Data for this exercise Block Start
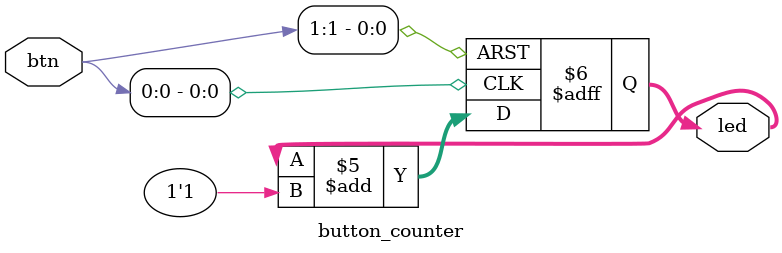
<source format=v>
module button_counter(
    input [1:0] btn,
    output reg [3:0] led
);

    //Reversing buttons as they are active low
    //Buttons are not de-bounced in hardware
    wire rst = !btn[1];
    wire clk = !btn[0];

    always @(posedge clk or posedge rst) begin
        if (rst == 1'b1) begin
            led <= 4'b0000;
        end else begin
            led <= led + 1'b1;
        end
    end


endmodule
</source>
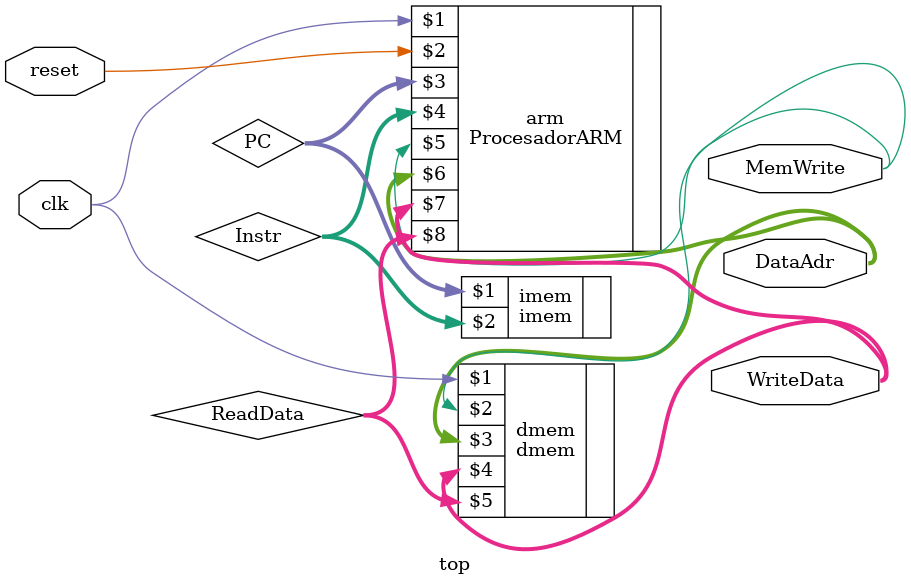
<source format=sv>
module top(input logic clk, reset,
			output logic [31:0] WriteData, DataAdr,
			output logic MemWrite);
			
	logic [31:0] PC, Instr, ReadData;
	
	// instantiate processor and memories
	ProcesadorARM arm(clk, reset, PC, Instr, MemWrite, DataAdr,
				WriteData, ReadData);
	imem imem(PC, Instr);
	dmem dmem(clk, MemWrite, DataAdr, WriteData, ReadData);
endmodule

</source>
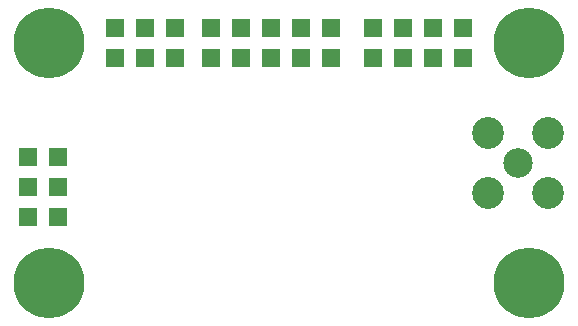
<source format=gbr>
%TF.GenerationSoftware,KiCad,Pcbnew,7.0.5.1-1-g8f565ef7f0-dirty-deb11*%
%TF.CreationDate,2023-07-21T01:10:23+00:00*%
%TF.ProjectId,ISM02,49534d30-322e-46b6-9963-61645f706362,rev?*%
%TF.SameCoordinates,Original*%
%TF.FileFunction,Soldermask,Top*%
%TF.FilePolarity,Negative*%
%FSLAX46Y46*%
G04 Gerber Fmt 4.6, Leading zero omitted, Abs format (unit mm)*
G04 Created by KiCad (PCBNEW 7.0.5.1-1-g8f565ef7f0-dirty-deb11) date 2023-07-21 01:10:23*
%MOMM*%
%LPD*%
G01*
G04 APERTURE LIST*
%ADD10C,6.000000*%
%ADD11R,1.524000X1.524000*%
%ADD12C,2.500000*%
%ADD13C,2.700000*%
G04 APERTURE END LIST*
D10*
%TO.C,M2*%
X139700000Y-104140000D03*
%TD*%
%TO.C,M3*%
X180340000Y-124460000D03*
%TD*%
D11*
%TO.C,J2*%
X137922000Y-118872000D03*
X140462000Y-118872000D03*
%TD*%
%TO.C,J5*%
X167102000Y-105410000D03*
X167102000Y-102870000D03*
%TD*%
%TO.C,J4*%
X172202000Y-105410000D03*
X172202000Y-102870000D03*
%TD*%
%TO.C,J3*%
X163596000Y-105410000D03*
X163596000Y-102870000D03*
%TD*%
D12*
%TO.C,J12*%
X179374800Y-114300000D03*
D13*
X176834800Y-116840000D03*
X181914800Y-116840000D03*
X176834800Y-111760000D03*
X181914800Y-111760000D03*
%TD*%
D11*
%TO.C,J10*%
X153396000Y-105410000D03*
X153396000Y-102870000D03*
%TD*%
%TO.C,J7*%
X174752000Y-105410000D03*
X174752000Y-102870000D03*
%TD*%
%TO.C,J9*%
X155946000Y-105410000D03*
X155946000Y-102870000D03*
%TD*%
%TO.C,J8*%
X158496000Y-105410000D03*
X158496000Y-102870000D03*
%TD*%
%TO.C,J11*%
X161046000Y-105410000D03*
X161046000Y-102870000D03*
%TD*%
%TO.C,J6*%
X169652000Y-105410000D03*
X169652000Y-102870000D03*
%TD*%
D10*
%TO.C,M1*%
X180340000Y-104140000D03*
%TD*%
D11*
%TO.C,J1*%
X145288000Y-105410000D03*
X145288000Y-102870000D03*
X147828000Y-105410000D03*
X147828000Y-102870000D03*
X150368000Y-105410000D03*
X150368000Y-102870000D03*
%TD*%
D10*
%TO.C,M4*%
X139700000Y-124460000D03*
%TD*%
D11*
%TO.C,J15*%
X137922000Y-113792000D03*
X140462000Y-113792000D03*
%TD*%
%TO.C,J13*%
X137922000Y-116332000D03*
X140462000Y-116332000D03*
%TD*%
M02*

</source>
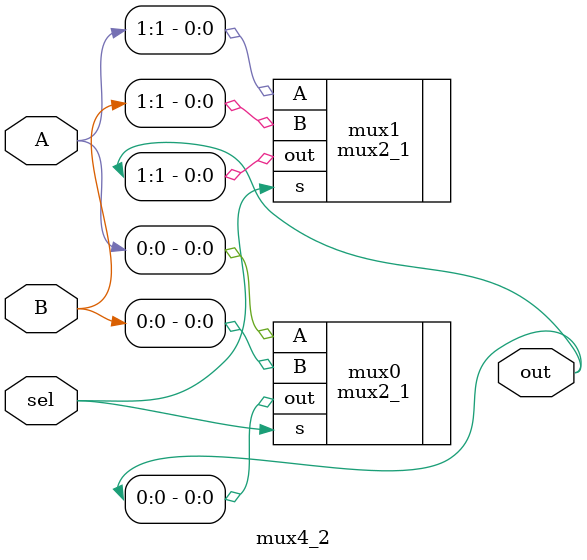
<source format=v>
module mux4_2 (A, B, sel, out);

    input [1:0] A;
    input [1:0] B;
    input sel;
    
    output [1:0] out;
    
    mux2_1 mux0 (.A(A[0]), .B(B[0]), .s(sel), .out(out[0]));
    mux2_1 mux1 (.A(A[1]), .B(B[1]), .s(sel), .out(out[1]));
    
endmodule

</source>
Data for this exercise Block End
# Task details
Repeat, word for word and with no pictures, only the lines running from the beginning of the data to the line that contains "X172202000Y-105410000D03*".

# Task response
<source format=v>
module button_counter(
    input [1:0] btn,
    output reg [3:0] led
);

    //Reversing buttons as they are active low
    //Buttons are not de-bounced in hardware
    wire rst = !btn[1];
    wire clk = !btn[0];

    always @(posedge clk or posedge rst) begin
        if (rst == 1'b1) begin
            led <= 4'b0000;
        end else begin
            led <= led + 1'b1;
        end
    end


endmodule
</source>
<source format=sv>
module top(input logic clk, reset,
			output logic [31:0] WriteData, DataAdr,
			output logic MemWrite);
			
	logic [31:0] PC, Instr, ReadData;
	
	// instantiate processor and memories
	ProcesadorARM arm(clk, reset, PC, Instr, MemWrite, DataAdr,
				WriteData, ReadData);
	imem imem(PC, Instr);
	dmem dmem(clk, MemWrite, DataAdr, WriteData, ReadData);
endmodule

</source>
<source format=gbr>
%TF.GenerationSoftware,KiCad,Pcbnew,7.0.5.1-1-g8f565ef7f0-dirty-deb11*%
%TF.CreationDate,2023-07-21T01:10:23+00:00*%
%TF.ProjectId,ISM02,49534d30-322e-46b6-9963-61645f706362,rev?*%
%TF.SameCoordinates,Original*%
%TF.FileFunction,Soldermask,Top*%
%TF.FilePolarity,Negative*%
%FSLAX46Y46*%
G04 Gerber Fmt 4.6, Leading zero omitted, Abs format (unit mm)*
G04 Created by KiCad (PCBNEW 7.0.5.1-1-g8f565ef7f0-dirty-deb11) date 2023-07-21 01:10:23*
%MOMM*%
%LPD*%
G01*
G04 APERTURE LIST*
%ADD10C,6.000000*%
%ADD11R,1.524000X1.524000*%
%ADD12C,2.500000*%
%ADD13C,2.700000*%
G04 APERTURE END LIST*
D10*
%TO.C,M2*%
X139700000Y-104140000D03*
%TD*%
%TO.C,M3*%
X180340000Y-124460000D03*
%TD*%
D11*
%TO.C,J2*%
X137922000Y-118872000D03*
X140462000Y-118872000D03*
%TD*%
%TO.C,J5*%
X167102000Y-105410000D03*
X167102000Y-102870000D03*
%TD*%
%TO.C,J4*%
X172202000Y-105410000D03*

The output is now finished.